Больше не слыша шагов, я завернулся поплотнее в одеяло, лег и заснул. Я был почти уверен, что на этот раз вообще не проснусь или проснусь от удара ножом в горло, однако ничего такого не произошло. Во сне я видел воду, а когда пробудился, солнце уже стояло высоко, я был один и едва мог пошевелиться от холода.
Меня больше не заботили ни таинственные шаги, ни стражи, ни кольцо, — ничто в этом проклятом месте. Я желал одного — поскорее его покинуть и, сам не знаю почему, был рад, что на пути к северо-западному склону горы мне не придется идти мимо круглого здания.
Меня не раз посещало чувство, будто я схожу с ума, ибо на мою долю выпало множество великих приключений, а величайшее приключение есть то, что сильнее всего воздействует на сознание. Так вышло и на этот раз. Между ступнями катафракта появился человек, он был крупнее и гораздо шире меня в плечах — будто одно из чудовищных созвездий пало с ночного неба на Урс и облачилось в человеческую плоть. Ибо у этого человека было две головы, как у великана-людоеда в забытой сказке из «Книги чудес Урса и Неба».
Я машинально потянулся к рукояти меча. Одна из голов расхохоталась; пожалуй, это был первый и последний раз, когда кто-то смеялся при виде моего обнаженного меча.
— Тебе нечего бояться, — сказал человек. — Ты, как я погляжу, вооружен не хуже меня. Как зовут твоего друга?
Сколь ни был я удивлен, его дерзость привела меня в восхищение.
— «Терминус Эст», — ответил я и развернул к нему лезвие, чтобы он мог прочесть надпись.
— «Се Есть Черта Разделяющая». Прекрасно сказано, тем более что изречение прочитано здесь и сейчас, ибо наше время есть граница между старым и новым, и грянут невиданные в нашем мире перемены. Моего друга зовут Пьятон, но это имя, боюсь, значит не особенно много.

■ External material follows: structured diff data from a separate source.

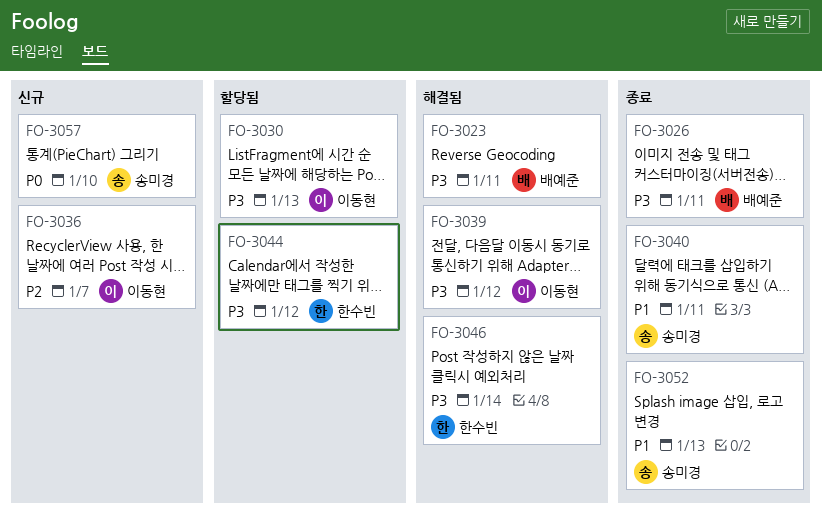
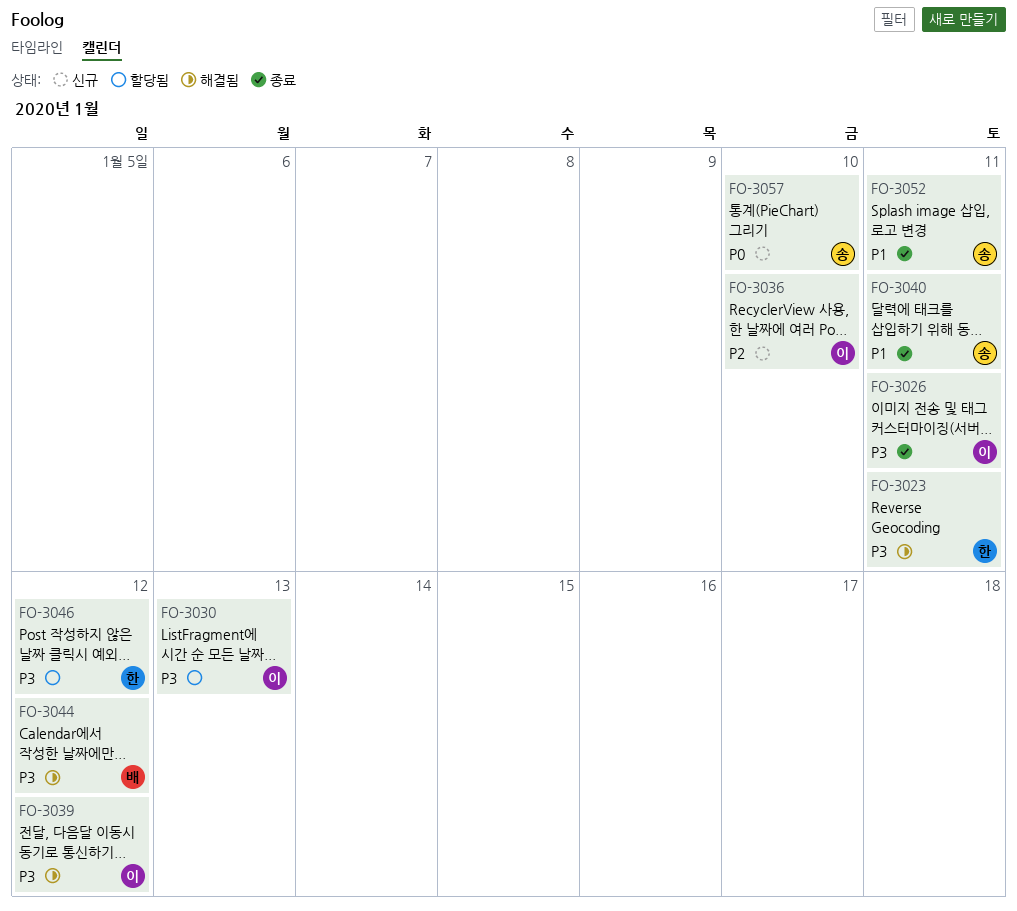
FO-3023, owner: 배예준 -> 한수빈
FO-3026, owner: 배예준 -> 이동현
FO-3036, due: Jan 7 -> Jan 10
FO-3044, status: 할당됨 -> 해결됨
FO-3044, owner: 한수빈 -> 배예준
FO-3046, status: 해결됨 -> 할당됨
FO-3046, due: Jan 14 -> Jan 12
FO-3052, due: Jan 13 -> Jan 11

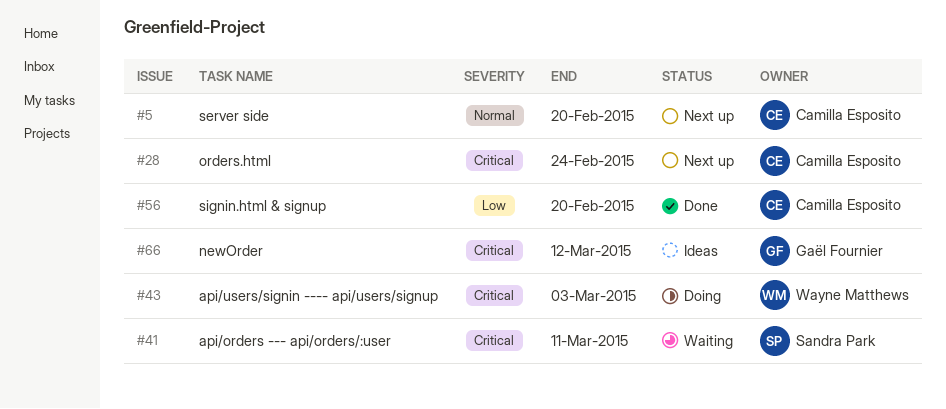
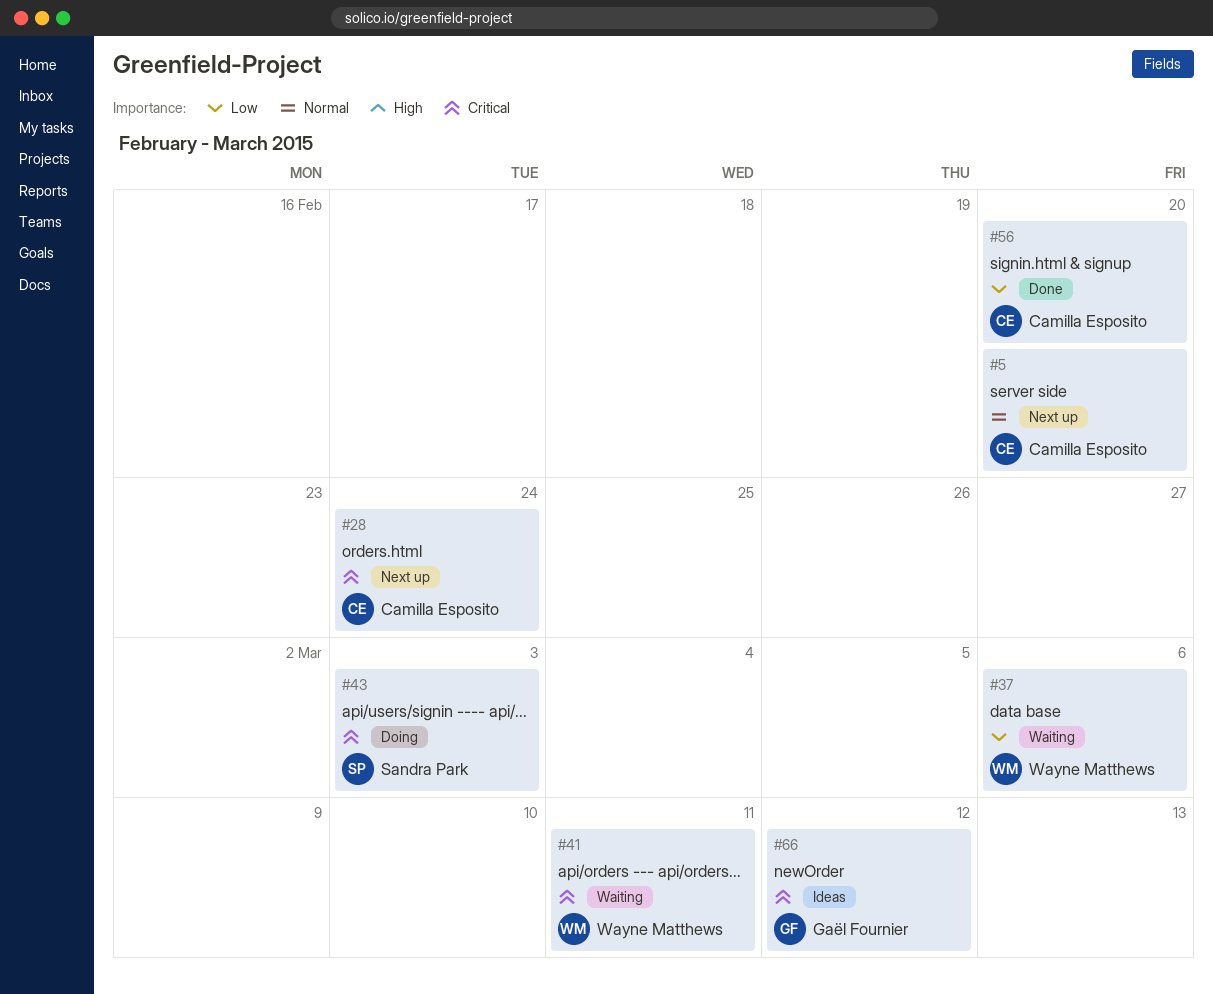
#37: none -> present
#41, owner: Sandra Park -> Wayne Matthews
#43, owner: Wayne Matthews -> Sandra Park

Твоему он годится разве только в слуги, хотя как воин он, может, и превосходит твоего.
Услыхав свое имя, вторая голова широко раскрыла глаза, которые до сих пор были полуприкрыты, и уставилась на меня. Губы шевельнулись, словно она хотела что-то сказать, но не издали ни звука. Я решил, что эта голова страдает идиотизмом.
— Можешь спрятать свой меч. Я, как видишь, безоружен, хоть и имею лишнюю голову; как бы то ни было, я не желаю тебе зла.
С этими словами он поднял руки и повернулся сначала в одну сторону, потом в другую, дабы я мог убедиться, что он совершенно наг, что, впрочем, и без того было видно.
— Не сын ли ты того мертвого человека, которого я видел в круглом доме? — осведомился я, убирая «Терминус Эст» в ножны.
Он шагнул ко мне.
— Ничуть не бывало. Я и есть тот самый человек. Из глубины моей памяти, словно из бурых вод Птичьего Озера, возникла Доркас, и я ощутил, как ее мертвая рука хватает мою.
— И я вернул тебя к жизни? — вырвалось у меня.
— Скажем лучше, что ты меня разбудил. Ты думал, что я мертв, а я лишь высох от жажды. Я напился и, как видишь, ожил. Вода дает жизнь, выкупаться — значит, возродиться.
— Все это замечательно, коли ты не лжешь, однако я сам умираю от жажды и не в состоянии думать ни о чем другом. Ты сказал, что напился, и говоришь со мной, как друг. Прошу тебя, докажи свою дружбу. Я очень давно не ел и не пил.